(Quoted passage begins)

SVI-NEWS

Your Source For Local and Regional News

Slider

Slider

Featured Sports Wyoming

Star Valley Sports Journal: Appreciating Old-School Bohl

After ten seasons, Craig Bohl is retiring from Wyoming and the game of football. (Photo by UW Athletics)

This past Saturday, Wyoming Football Coach Craig Bohl coached his last game in the Brown & Gold at the Arizona Bowl. Due to the strange timing of holidays, print schedules, press deadlines and other such voodoo, I’m writing this column several days before the game knowing that it will not be read for several days after it. Somebody’s gotta run the press and print it.

Welcome to the continued obstacles of print journalism. The world is continuing on the path of a hands-free, sealed off, work-from-home society. But, no matter how advanced or seemingly advanced we get, there will always be the need for someone to get their hands dirty. For the rubber to hit the road. The person who fixes your car, or pumps your sewer, or sorts your mail. Yes, machines continue to advance but especially in rural Wyoming, I’d rather stick to a guy (or gal) with their name on their shirt.

So as I was thinking about how to best approach this timeline I thought I would go with the timeless approach of Coach Bohl who wraps up a ten-year tenure and rides off into the sunset to drink Manhattans and smoke cigars supposedly.

(Quoted passage ends)
(Material provided begins)

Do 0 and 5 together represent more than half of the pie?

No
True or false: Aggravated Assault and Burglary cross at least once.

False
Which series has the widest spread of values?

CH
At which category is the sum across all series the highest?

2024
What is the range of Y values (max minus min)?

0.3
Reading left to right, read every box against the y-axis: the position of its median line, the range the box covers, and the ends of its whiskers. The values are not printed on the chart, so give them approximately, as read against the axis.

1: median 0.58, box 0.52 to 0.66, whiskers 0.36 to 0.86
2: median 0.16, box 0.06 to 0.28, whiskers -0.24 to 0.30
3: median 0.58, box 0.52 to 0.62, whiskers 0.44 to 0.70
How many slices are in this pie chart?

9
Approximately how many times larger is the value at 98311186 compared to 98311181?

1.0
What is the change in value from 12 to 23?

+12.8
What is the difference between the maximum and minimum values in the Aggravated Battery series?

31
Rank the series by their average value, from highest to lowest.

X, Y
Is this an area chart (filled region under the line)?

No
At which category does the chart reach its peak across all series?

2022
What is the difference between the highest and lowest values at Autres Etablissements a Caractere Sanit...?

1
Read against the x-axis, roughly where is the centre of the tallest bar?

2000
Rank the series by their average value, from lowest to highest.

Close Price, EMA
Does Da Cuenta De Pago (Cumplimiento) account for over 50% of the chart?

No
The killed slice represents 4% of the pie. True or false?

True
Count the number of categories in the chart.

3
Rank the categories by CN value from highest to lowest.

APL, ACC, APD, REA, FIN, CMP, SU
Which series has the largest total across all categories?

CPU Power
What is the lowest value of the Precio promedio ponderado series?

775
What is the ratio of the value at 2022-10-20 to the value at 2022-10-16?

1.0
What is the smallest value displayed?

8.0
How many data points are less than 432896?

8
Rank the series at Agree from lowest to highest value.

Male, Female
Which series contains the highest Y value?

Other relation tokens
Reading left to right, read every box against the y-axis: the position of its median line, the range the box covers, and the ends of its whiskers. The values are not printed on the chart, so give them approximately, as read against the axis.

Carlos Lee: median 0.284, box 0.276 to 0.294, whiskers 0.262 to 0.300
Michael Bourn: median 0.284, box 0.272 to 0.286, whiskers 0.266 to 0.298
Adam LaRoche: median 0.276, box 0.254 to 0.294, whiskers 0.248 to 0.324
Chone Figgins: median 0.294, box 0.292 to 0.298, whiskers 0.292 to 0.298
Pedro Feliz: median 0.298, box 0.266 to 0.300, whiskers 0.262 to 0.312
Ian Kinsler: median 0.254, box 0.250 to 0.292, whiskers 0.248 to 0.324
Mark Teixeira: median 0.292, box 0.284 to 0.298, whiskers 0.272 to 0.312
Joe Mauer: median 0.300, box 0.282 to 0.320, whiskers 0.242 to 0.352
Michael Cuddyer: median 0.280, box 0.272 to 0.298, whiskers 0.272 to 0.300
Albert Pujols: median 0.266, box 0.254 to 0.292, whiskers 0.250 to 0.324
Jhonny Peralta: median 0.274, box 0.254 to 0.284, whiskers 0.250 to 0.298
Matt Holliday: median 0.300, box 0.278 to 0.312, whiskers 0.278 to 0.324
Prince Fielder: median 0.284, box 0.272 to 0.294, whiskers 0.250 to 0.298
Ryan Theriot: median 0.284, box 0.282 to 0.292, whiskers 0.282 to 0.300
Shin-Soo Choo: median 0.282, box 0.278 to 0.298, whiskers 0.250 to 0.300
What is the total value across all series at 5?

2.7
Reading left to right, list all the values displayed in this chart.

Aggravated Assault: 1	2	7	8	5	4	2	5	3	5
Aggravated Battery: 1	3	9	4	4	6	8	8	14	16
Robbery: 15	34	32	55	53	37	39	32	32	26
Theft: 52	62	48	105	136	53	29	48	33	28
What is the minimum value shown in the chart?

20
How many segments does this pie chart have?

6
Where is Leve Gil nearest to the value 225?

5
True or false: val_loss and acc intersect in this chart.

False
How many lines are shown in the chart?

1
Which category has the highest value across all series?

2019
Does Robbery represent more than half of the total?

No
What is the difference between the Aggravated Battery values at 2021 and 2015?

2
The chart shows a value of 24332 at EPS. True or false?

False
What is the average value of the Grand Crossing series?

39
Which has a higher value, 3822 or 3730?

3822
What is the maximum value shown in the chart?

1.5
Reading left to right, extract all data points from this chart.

(Material provided ends)

• _Job item A_
Reproduce the column on Craig Bohl's retirement in full, word for word.
• _Job item B_
Locate every line in the listing that contains the string "points" and copy each of those lines.

• _Task output A_
SVI-NEWS

Your Source For Local and Regional News

Slider

Slider

Featured Sports Wyoming

Star Valley Sports Journal: Appreciating Old-School Bohl

After ten seasons, Craig Bohl is retiring from Wyoming and the game of football. (Photo by UW Athletics)

This past Saturday, Wyoming Football Coach Craig Bohl coached his last game in the Brown & Gold at the Arizona Bowl. Due to the strange timing of holidays, print schedules, press deadlines and other such voodoo, I’m writing this column several days before the game knowing that it will not be read for several days after it. Somebody’s gotta run the press and print it.

Welcome to the continued obstacles of print journalism. The world is continuing on the path of a hands-free, sealed off, work-from-home society. But, no matter how advanced or seemingly advanced we get, there will always be the need for someone to get their hands dirty. For the rubber to hit the road. The person who fixes your car, or pumps your sewer, or sorts your mail. Yes, machines continue to advance but especially in rural Wyoming, I’d rather stick to a guy (or gal) with their name on their shirt.

So as I was thinking about how to best approach this timeline I thought I would go with the timeless approach of Coach Bohl who wraps up a ten-year tenure and rides off into the sunset to drink Manhattans and smoke cigars supposedly.

• _Task output B_
How many data points are less than 432896?
Reading left to right, extract all data points from this chart.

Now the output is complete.